[Records contained in a dataset]
┌──
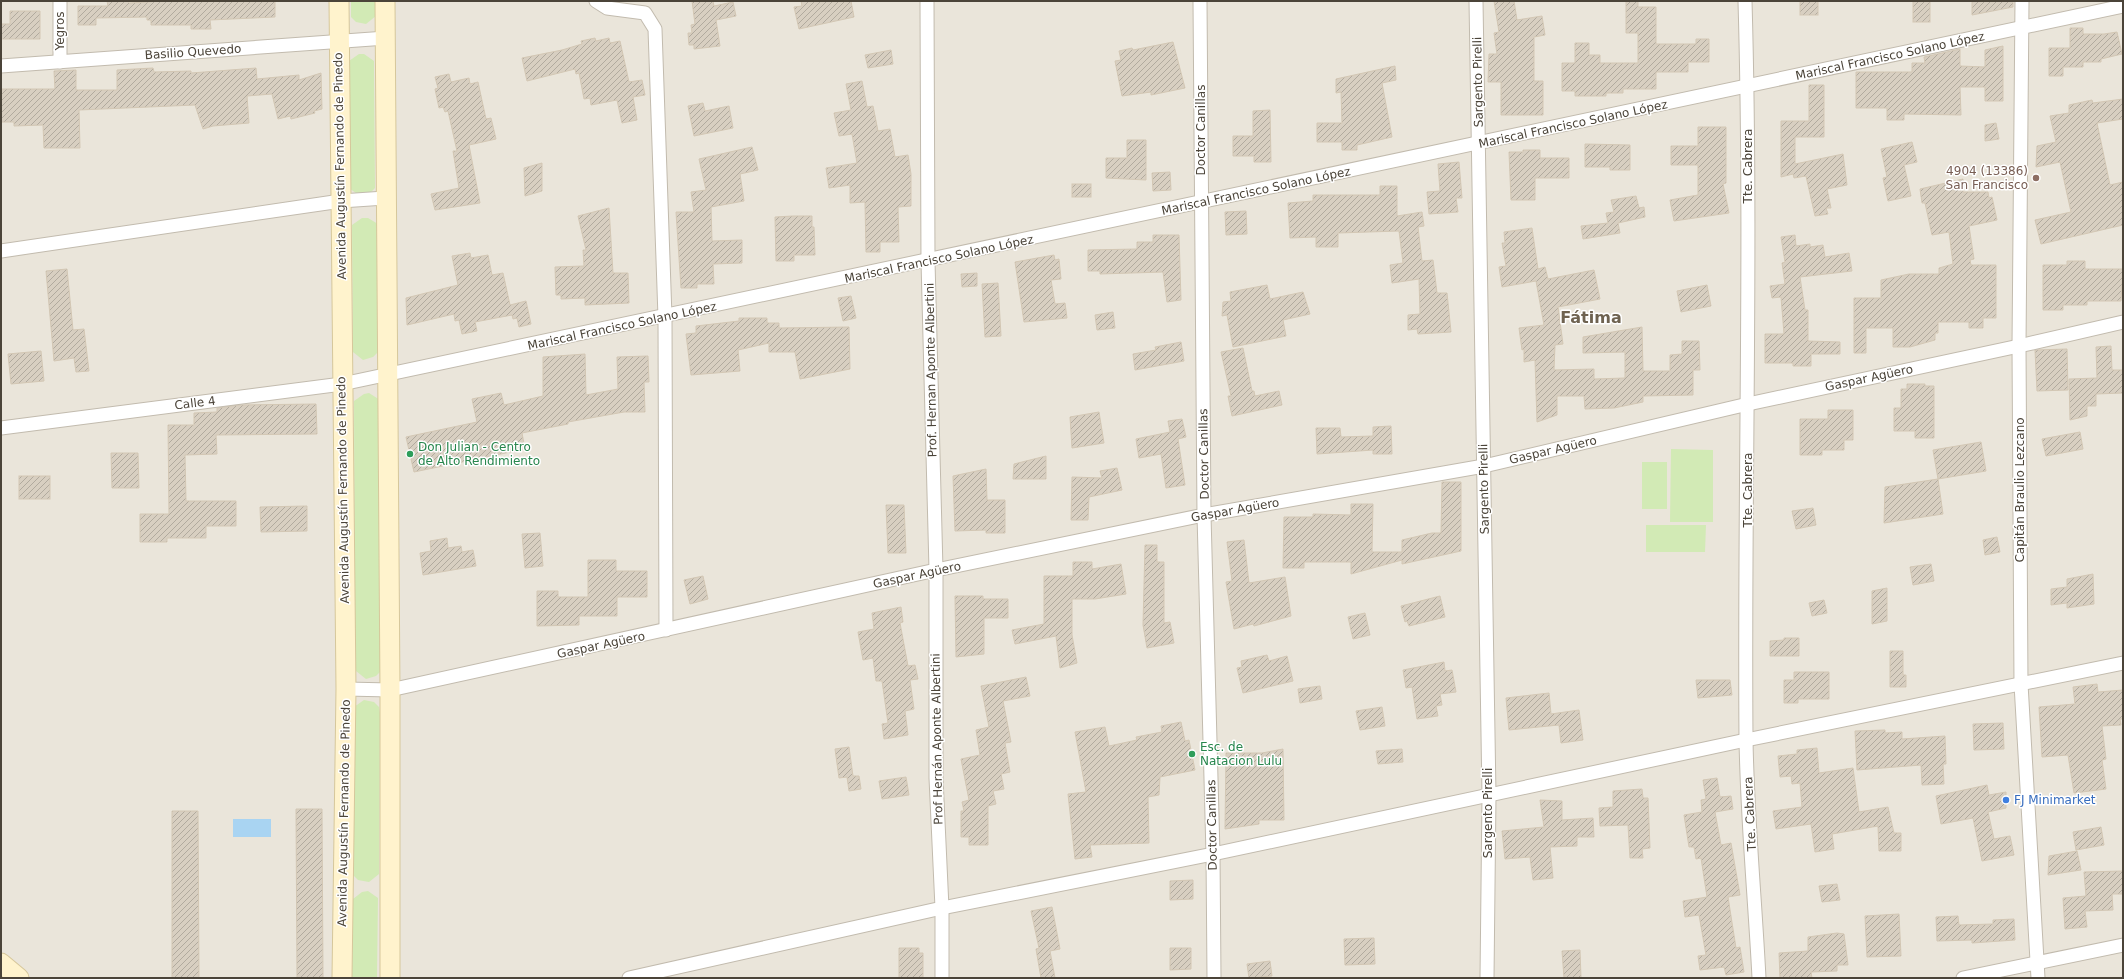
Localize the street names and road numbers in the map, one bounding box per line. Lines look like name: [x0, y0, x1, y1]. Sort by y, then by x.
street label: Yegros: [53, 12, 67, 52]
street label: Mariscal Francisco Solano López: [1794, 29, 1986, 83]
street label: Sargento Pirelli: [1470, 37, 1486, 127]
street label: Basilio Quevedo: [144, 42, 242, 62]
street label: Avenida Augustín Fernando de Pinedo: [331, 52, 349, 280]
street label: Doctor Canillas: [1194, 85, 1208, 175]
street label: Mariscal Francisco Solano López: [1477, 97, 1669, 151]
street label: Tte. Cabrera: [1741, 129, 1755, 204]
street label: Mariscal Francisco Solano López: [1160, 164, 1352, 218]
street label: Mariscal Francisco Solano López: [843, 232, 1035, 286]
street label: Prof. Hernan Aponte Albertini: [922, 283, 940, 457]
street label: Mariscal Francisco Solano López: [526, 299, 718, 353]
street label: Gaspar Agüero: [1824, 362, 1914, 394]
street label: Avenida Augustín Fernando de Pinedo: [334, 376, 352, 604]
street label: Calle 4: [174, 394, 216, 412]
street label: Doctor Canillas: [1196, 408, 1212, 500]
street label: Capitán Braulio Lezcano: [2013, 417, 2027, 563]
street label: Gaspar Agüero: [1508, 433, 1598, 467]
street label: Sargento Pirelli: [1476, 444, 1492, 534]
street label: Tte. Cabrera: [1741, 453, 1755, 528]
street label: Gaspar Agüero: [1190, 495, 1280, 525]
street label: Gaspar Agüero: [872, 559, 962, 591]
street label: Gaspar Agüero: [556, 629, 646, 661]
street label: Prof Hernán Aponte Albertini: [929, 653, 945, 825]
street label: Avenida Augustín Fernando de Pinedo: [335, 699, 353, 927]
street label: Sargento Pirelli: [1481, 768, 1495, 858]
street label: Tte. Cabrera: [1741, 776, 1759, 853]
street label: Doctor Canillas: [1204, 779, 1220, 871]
└──
YOUR GOAL:
Wherever a line in the data above contains the word "Albertini", copy that line.

SOLUTION FOR THIS PROBLEM:
street label: Prof. Hernan Aponte Albertini: [922, 283, 940, 457]
street label: Prof Hernán Aponte Albertini: [929, 653, 945, 825]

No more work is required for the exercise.